[Transcribed page contents]
= Beginning of Section =
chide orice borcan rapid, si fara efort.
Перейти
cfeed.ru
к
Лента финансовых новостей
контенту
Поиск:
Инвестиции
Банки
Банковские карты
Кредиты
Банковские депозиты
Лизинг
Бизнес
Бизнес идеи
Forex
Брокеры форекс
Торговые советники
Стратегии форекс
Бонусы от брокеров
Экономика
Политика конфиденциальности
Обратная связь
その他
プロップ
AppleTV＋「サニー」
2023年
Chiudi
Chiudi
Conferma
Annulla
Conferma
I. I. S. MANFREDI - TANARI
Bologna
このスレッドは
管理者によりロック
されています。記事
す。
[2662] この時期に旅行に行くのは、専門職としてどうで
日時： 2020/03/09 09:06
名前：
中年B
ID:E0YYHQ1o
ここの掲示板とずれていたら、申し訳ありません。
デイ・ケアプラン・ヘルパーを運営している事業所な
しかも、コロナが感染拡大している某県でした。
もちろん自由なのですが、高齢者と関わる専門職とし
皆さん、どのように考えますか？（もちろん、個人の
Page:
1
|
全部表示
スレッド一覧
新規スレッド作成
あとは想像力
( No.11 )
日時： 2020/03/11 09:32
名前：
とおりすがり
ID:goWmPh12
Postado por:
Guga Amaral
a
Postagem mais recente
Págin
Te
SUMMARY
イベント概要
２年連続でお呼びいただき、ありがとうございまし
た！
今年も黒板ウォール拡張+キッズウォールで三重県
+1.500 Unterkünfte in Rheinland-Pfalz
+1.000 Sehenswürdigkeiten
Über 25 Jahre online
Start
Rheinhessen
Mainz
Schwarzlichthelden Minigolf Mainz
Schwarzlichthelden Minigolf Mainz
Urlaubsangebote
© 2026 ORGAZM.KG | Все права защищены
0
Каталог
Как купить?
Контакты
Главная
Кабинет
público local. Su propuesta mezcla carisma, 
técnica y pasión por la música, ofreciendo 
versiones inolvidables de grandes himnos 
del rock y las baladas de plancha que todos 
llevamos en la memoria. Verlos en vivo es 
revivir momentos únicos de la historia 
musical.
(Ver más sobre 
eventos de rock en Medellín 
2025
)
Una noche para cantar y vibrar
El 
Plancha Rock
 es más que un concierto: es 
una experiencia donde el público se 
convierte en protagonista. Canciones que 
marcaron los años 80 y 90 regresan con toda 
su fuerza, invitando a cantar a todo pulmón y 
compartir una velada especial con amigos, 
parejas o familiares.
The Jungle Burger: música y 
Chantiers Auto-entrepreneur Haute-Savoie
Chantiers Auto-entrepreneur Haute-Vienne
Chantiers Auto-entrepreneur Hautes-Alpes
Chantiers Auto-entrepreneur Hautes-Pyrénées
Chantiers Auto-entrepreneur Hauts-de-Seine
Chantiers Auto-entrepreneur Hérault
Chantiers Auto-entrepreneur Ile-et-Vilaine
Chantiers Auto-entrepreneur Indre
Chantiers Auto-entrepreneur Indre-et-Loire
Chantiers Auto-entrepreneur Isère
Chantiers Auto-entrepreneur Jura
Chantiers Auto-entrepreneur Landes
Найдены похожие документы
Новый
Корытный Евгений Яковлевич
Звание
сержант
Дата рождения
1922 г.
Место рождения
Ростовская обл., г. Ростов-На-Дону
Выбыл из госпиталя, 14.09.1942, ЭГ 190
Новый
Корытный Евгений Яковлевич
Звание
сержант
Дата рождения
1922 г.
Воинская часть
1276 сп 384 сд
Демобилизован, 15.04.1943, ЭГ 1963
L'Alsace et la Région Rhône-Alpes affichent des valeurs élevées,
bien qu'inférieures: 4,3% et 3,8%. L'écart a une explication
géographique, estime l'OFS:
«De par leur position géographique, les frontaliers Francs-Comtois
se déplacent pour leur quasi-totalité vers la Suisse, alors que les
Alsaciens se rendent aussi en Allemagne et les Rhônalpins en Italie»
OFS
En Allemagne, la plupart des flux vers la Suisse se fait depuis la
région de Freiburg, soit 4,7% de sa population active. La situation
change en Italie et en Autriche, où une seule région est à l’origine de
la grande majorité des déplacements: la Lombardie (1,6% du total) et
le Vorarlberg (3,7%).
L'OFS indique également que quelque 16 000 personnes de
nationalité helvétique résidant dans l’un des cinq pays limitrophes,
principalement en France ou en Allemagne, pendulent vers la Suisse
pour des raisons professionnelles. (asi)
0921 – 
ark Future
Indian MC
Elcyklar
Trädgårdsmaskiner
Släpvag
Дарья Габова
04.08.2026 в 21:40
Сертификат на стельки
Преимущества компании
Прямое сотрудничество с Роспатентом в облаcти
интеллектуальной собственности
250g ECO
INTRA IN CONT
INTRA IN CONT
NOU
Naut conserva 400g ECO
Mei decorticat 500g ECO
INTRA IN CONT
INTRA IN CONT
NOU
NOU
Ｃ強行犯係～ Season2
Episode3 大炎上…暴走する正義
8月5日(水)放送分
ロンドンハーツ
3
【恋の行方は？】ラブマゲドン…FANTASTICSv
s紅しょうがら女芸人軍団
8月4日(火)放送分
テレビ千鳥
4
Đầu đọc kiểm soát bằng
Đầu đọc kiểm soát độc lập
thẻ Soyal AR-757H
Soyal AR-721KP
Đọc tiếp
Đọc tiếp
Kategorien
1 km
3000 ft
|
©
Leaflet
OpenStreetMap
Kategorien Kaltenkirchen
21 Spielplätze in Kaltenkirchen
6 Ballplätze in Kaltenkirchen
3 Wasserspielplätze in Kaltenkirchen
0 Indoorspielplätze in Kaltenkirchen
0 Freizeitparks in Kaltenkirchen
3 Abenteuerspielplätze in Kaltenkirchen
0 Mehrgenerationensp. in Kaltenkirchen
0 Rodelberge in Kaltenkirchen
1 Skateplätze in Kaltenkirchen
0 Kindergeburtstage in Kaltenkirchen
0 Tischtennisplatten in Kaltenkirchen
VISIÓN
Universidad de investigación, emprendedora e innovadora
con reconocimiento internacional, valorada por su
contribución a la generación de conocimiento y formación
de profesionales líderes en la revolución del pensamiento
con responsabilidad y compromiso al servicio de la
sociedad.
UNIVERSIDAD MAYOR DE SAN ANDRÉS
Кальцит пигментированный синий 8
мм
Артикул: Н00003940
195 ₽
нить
= End of Section =
Problem to solve: Set down, exactly as they appear, the lines above from the first one to the line that holds "AppleTV＋「サニー」", both included, please, and no others.

Answer to this problem:
chide orice borcan rapid, si fara efort.
Перейти
cfeed.ru
к
Лента финансовых новостей
контенту
Поиск:
Инвестиции
Банки
Банковские карты
Кредиты
Банковские депозиты
Лизинг
Бизнес
Бизнес идеи
Forex
Брокеры форекс
Торговые советники
Стратегии форекс
Бонусы от брокеров
Экономика
Политика конфиденциальности
Обратная связь
その他
プロップ
AppleTV＋「サニー」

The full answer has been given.